The vast majority of liver transplants in the UK will have to continue to be from donors who die a brain-stem death. The recent change in the law in relation to organ donation is therefore timely. The issues surrounding death and dying are complex. The Human Tissue (Scotland) Act 2006 became law at the same time as the Human Tissue Act 2004 came into force in the rest of the UK. These Acts highlight an individual’s right during life to ‘authorise’ or give consent to how they wish their bodies to be dealt with following their death. For example, the action of an individual placing his/her name on the Organ Donor Register (ODR) indicates ‘authorisation’ to become an organ donor.
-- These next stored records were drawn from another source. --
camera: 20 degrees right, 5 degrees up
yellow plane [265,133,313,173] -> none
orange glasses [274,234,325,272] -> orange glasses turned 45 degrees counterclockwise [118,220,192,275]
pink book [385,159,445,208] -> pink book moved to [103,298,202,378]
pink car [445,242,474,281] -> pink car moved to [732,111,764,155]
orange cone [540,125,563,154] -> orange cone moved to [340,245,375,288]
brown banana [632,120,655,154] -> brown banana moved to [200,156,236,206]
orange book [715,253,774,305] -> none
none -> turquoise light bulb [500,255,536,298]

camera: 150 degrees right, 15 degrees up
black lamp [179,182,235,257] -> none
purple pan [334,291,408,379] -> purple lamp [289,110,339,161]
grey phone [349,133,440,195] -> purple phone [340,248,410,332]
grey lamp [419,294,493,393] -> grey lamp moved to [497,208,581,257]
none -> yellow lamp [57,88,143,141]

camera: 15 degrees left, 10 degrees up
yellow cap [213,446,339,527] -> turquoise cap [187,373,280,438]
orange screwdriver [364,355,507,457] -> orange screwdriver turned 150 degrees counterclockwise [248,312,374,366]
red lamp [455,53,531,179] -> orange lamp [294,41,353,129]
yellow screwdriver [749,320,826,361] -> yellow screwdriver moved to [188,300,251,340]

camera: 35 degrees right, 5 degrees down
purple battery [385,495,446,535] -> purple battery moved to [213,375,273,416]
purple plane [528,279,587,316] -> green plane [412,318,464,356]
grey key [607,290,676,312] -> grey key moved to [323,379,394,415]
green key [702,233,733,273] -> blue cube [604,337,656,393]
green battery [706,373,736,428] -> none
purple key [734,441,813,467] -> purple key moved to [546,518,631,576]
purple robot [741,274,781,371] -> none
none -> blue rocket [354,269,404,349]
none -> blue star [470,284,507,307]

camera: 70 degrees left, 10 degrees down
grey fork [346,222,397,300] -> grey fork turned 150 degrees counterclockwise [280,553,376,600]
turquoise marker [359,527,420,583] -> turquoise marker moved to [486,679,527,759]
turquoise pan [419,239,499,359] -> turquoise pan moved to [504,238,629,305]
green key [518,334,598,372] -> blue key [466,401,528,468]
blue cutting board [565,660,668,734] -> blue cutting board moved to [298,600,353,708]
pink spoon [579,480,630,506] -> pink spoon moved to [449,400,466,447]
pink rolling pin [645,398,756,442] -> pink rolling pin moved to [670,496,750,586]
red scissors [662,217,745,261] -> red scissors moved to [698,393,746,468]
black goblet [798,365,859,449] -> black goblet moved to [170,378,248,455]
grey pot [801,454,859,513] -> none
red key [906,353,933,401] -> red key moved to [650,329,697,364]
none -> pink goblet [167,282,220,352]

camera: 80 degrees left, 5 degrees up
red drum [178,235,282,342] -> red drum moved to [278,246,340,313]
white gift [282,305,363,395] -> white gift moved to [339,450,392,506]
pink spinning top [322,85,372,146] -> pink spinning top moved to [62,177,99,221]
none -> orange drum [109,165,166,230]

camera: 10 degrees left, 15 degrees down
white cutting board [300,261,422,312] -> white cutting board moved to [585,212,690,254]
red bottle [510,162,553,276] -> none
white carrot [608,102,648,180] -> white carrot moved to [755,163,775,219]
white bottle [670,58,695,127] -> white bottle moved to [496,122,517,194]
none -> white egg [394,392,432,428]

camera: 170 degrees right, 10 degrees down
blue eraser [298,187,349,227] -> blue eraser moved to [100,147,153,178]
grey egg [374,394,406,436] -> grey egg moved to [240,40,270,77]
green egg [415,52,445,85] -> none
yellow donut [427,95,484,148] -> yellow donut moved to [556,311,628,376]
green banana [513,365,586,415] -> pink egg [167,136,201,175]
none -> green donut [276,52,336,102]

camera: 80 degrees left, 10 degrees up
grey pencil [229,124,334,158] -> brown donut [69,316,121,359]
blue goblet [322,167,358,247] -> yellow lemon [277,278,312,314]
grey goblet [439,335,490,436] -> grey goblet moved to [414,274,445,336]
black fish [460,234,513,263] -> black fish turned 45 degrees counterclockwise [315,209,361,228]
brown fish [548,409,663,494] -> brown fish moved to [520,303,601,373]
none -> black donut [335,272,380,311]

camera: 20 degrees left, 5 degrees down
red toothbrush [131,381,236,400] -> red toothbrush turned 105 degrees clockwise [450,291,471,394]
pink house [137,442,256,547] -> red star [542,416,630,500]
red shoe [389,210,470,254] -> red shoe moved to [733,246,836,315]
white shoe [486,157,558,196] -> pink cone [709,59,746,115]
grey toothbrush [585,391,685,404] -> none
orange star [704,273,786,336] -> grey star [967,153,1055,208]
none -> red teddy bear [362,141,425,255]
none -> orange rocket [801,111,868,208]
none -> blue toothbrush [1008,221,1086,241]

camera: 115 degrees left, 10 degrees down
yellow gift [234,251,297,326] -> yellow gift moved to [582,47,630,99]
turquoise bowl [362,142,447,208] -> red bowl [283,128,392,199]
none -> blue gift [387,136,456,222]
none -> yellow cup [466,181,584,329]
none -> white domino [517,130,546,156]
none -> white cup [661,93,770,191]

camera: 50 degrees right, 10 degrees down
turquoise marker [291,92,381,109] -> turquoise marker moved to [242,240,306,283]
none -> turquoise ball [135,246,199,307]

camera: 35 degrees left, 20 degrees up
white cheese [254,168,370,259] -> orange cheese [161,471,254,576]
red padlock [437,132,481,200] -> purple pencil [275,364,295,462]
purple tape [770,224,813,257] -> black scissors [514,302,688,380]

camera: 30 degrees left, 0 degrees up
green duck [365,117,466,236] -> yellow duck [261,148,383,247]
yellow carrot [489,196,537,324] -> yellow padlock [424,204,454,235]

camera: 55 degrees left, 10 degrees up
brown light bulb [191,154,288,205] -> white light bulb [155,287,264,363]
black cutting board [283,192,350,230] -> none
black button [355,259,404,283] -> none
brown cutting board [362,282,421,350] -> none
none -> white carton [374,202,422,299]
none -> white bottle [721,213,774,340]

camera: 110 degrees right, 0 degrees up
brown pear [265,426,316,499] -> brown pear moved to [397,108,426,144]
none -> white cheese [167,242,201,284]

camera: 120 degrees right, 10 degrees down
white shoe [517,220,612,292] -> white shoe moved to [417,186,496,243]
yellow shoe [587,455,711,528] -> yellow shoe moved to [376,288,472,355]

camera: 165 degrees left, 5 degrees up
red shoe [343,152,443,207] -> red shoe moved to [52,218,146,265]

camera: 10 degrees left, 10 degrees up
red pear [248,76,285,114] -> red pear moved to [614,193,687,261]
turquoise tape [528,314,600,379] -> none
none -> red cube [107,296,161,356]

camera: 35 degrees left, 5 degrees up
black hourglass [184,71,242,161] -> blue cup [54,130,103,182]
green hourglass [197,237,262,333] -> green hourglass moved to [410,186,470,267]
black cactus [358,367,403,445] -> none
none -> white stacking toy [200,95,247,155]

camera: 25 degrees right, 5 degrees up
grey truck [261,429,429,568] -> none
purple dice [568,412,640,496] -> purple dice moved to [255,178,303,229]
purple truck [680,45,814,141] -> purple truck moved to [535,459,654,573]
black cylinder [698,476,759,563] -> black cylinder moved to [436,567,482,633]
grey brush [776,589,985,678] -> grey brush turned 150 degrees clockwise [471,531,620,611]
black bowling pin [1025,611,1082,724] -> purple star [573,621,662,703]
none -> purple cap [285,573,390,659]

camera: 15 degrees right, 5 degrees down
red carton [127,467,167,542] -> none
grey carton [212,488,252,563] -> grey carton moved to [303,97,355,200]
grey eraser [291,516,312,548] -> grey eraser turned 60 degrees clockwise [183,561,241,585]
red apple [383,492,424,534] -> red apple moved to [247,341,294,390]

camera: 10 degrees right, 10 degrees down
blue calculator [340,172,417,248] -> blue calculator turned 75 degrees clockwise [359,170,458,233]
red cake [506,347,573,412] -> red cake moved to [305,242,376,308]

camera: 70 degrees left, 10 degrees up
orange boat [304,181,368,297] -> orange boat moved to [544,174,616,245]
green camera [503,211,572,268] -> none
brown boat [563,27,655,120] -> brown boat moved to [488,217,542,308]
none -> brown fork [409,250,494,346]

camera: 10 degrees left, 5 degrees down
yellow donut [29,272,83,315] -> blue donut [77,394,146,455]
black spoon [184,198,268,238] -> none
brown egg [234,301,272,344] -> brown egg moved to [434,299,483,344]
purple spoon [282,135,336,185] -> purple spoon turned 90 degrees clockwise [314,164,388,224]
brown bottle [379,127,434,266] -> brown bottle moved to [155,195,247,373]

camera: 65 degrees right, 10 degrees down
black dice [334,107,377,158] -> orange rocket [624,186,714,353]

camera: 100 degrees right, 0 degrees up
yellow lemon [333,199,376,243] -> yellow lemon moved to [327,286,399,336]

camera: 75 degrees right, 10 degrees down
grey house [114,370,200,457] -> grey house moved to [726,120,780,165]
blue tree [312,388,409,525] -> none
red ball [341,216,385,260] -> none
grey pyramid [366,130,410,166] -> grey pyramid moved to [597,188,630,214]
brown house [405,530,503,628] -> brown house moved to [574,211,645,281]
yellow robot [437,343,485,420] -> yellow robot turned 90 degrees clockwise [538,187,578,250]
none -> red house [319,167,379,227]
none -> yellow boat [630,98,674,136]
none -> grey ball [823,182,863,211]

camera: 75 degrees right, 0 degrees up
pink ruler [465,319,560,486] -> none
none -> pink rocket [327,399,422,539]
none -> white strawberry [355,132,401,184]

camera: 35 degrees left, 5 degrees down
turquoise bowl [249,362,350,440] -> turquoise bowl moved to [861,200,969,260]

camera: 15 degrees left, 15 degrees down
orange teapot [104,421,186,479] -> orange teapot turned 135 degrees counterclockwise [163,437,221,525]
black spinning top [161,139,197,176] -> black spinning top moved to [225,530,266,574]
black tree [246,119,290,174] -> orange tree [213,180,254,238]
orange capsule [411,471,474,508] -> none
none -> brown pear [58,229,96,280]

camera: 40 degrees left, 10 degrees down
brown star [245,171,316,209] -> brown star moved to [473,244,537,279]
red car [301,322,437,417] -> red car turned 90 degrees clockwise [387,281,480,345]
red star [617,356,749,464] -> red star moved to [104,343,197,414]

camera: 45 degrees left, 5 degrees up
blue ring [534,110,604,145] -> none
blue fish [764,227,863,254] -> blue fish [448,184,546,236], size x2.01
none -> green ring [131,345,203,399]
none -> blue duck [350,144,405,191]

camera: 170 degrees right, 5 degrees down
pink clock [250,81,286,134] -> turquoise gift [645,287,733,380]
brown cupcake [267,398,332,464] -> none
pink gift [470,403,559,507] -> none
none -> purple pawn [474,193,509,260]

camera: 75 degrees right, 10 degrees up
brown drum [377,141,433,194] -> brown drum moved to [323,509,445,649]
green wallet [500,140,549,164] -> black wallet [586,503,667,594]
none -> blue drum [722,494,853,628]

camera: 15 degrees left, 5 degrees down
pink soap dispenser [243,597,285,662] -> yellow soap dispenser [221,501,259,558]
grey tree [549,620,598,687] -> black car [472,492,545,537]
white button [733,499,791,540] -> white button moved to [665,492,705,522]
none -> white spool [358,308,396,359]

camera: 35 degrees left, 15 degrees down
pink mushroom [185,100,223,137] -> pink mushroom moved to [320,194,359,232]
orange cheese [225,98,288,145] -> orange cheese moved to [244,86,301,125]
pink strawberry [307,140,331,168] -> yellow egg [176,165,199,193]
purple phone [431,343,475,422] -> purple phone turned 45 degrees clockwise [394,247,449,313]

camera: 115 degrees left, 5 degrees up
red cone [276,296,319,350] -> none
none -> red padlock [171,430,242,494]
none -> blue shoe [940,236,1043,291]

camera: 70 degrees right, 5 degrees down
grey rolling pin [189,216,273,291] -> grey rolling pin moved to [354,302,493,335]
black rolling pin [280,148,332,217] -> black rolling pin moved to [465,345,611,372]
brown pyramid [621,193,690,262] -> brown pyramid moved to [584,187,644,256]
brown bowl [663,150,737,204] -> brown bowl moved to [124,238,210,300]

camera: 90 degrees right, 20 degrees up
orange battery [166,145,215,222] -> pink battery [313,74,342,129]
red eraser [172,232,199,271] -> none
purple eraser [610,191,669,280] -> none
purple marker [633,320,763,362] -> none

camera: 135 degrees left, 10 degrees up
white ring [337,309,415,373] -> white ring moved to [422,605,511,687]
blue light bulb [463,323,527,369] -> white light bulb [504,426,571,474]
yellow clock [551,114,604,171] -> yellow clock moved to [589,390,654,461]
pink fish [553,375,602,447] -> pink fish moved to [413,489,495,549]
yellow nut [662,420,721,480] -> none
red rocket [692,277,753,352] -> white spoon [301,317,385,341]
At present there are 13 million individuals on the ODR in the UK, which equates to 22% of the population, and it is hoped that the Acts will increase donation rates by indicating to families that their loved ones have a legal right to be donors. The potential donor audit has demonstrated that reducing the number of organs lost through the refusal of relatives to donate the organs of their deceased loved ones could greatly reduce the shortage of livers required for transplantation. This obviously has to be dealt with in a sensitive manner, but increasing public awareness of the new Acts and thereby stimulating discussion in families is important to prevent the need for donation decisions at a very difficult time for the families involved.
- Neuberger J, James O. Guidelines for selection of patients for liver transplantation in the era of donor-organ shortage. Lancet 1999; 354:1636–9.
- Barber K, Falvey S, Hamilton C et al. Potential for organ donation in the United Kingdom: audit of intensive care records. BMJ 2006; 332:1124–7.
- Middleton PF, Duffield M, Lynch SV et al. Living donor liver transplantation – adult donor outcomes: a systematic review. Liver Transpl 2006; 12:24–30.